Instructions to follow: In the post about the August 1936 issue of All Western Magazine, who is Roaming Reynolds's sidekick in "Deuce of Diamonds"?

Saturday, August 02, 2025

Saturday Morning Western Pulp: All Western Magazine, August 1936


This is a pulp that I own and read recently. That’s my copy in the scan, with a cover by Arthur Mitchell, an almost forgotten but consistently pretty good artist who did most of the covers for ALL WESTERN MAGAZINE. This was Dell’s flagship Western pulp (maybe its only Western pulp, I don’t really know), and although I haven’t read many issues, they’ve all been good so far.

This issue leads off with the novella “Deuce of Diamonds”, the second in a short-lived series by Charles M. Martin about a drifting cowboy and troubleshooter known as Roaming Reynolds. There are three stories in the series. I don’t have the first one, but I do have the third one in addition to this one and will be getting to it soon, I expect. In this one, Reynolds and his sidekick, a 16-year-old cowpoke called Texas Joe, drift their way into a range war when they interrupt a setup by two hardcases intended to result in the death of a rancher’s son. This leads to a bunch of action in the next twenty-four-hour span, including ambushes, fistfights, the discovery of a rustled herd, and a stampede.

Data section:
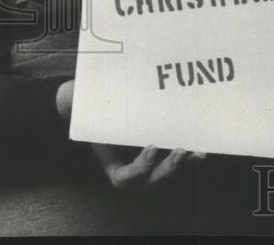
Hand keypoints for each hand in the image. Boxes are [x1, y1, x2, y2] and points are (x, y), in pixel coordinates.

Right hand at [54, 80, 203, 191]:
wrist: (111, 115)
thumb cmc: (98, 111)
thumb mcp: (88, 109)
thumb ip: (81, 104)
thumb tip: (71, 93)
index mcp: (112, 165)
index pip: (126, 177)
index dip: (140, 166)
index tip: (152, 147)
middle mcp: (133, 174)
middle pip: (152, 182)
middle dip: (168, 169)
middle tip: (180, 152)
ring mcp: (150, 170)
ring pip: (168, 176)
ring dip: (183, 166)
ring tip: (196, 153)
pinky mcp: (164, 160)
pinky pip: (178, 165)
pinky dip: (190, 160)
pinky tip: (201, 150)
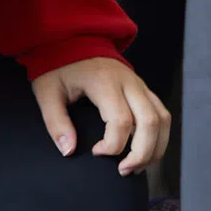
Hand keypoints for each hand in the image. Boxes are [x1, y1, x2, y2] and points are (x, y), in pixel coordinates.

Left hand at [30, 56, 170, 176]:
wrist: (73, 39)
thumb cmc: (60, 67)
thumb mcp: (47, 91)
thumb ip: (56, 122)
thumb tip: (69, 150)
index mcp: (104, 81)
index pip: (121, 121)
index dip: (112, 146)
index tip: (95, 153)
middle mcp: (129, 82)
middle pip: (150, 122)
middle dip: (142, 154)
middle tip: (123, 171)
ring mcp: (140, 84)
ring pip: (163, 119)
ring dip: (155, 148)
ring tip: (136, 166)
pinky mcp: (144, 89)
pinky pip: (162, 114)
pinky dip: (159, 137)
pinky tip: (144, 151)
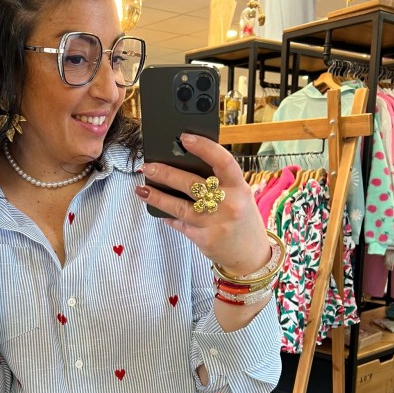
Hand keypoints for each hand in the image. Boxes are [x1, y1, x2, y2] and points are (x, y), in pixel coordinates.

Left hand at [137, 133, 269, 275]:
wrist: (251, 255)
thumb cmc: (243, 219)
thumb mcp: (240, 196)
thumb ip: (220, 182)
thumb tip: (184, 164)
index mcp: (240, 188)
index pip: (222, 161)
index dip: (204, 147)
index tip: (185, 137)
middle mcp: (229, 205)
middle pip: (191, 184)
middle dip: (166, 174)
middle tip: (149, 167)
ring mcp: (215, 224)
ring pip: (179, 206)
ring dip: (157, 197)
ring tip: (142, 189)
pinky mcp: (204, 239)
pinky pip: (180, 224)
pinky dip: (167, 215)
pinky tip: (158, 209)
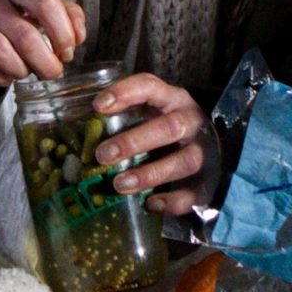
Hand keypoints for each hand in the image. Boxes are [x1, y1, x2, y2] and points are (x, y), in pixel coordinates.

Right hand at [0, 0, 87, 84]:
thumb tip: (79, 35)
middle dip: (46, 62)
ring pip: (0, 52)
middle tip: (53, 72)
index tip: (68, 51)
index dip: (63, 33)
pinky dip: (1, 79)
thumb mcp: (26, 4)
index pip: (45, 2)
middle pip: (24, 34)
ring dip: (21, 70)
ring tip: (25, 71)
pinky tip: (5, 75)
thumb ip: (60, 12)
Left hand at [91, 73, 213, 217]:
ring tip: (119, 184)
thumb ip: (125, 117)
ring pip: (184, 161)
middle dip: (134, 142)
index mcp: (173, 99)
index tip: (98, 106)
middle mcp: (191, 121)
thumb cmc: (165, 127)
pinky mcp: (208, 179)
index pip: (150, 88)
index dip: (125, 93)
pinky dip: (172, 201)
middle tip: (103, 155)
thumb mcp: (150, 113)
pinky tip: (150, 204)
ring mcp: (203, 151)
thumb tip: (82, 134)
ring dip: (150, 174)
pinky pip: (194, 192)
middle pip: (169, 128)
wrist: (209, 147)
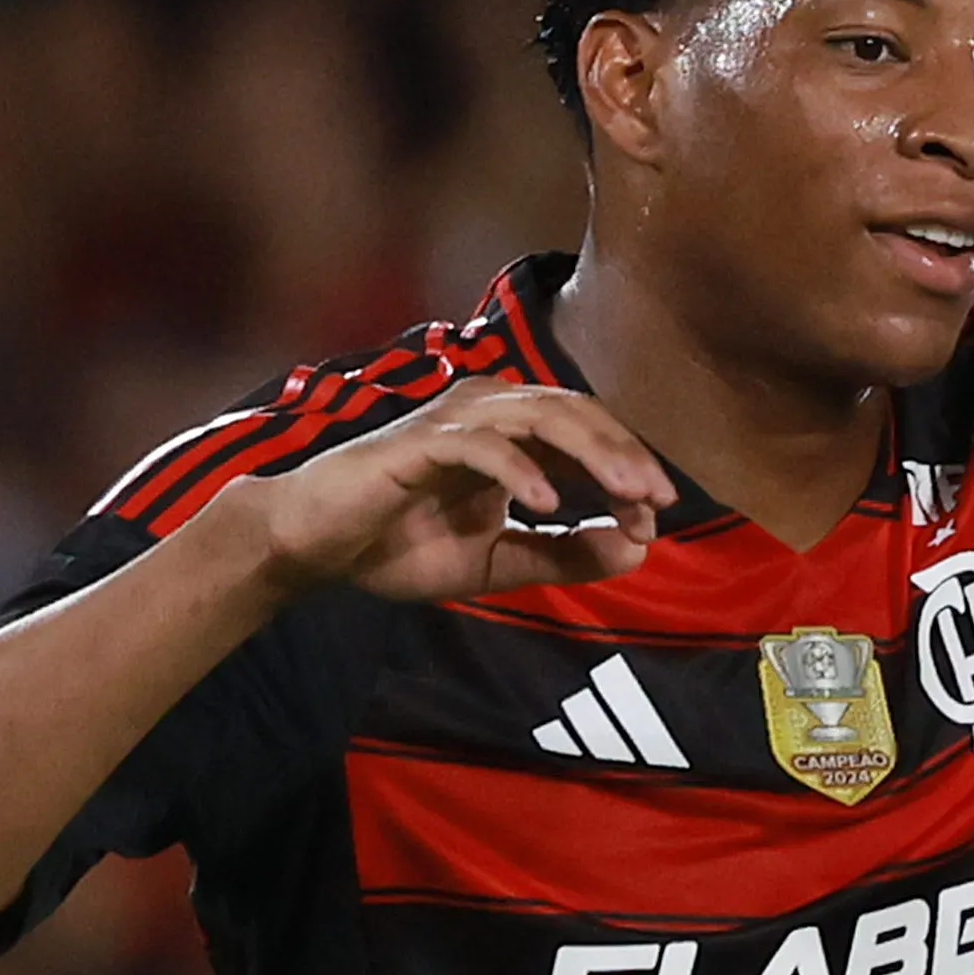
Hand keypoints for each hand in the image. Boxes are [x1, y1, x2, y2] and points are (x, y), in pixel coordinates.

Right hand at [217, 383, 672, 605]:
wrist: (315, 547)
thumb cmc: (398, 545)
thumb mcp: (498, 561)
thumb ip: (564, 554)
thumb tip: (638, 550)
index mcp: (511, 434)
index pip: (589, 434)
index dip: (630, 470)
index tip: (655, 520)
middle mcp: (487, 412)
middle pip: (576, 413)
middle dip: (624, 454)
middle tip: (658, 498)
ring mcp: (452, 421)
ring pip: (539, 415)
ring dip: (591, 452)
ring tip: (625, 492)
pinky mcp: (417, 442)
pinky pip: (480, 446)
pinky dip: (520, 470)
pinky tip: (548, 504)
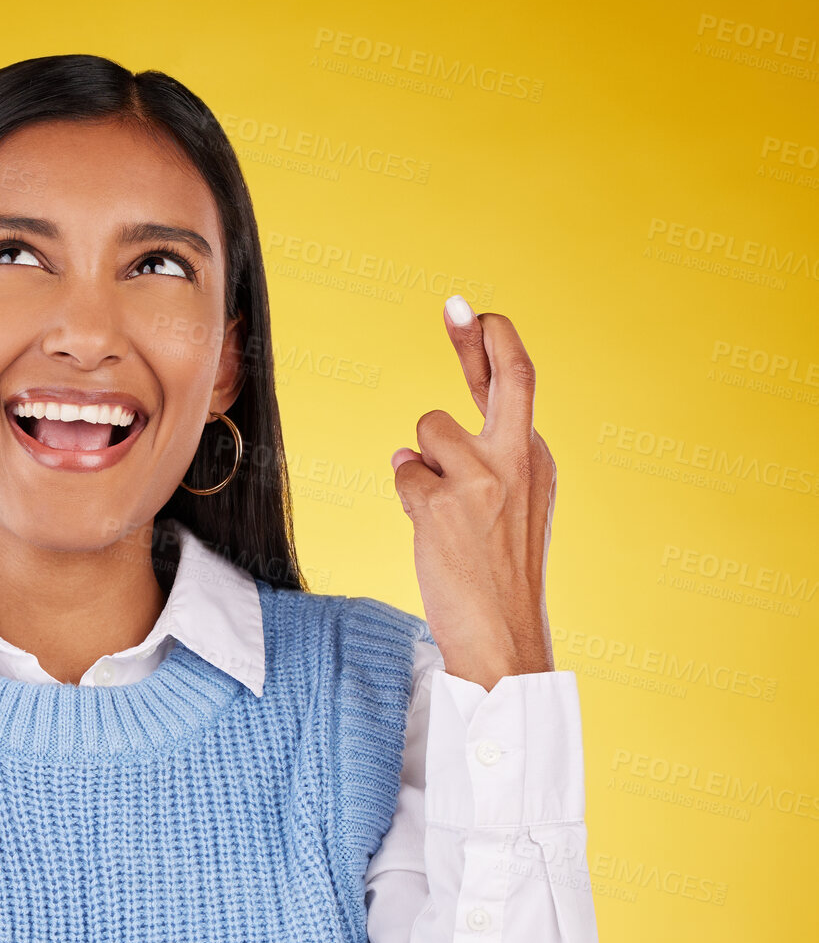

Reply to the task: His sidekick is Texas Joe, a 16-year-old cowpoke.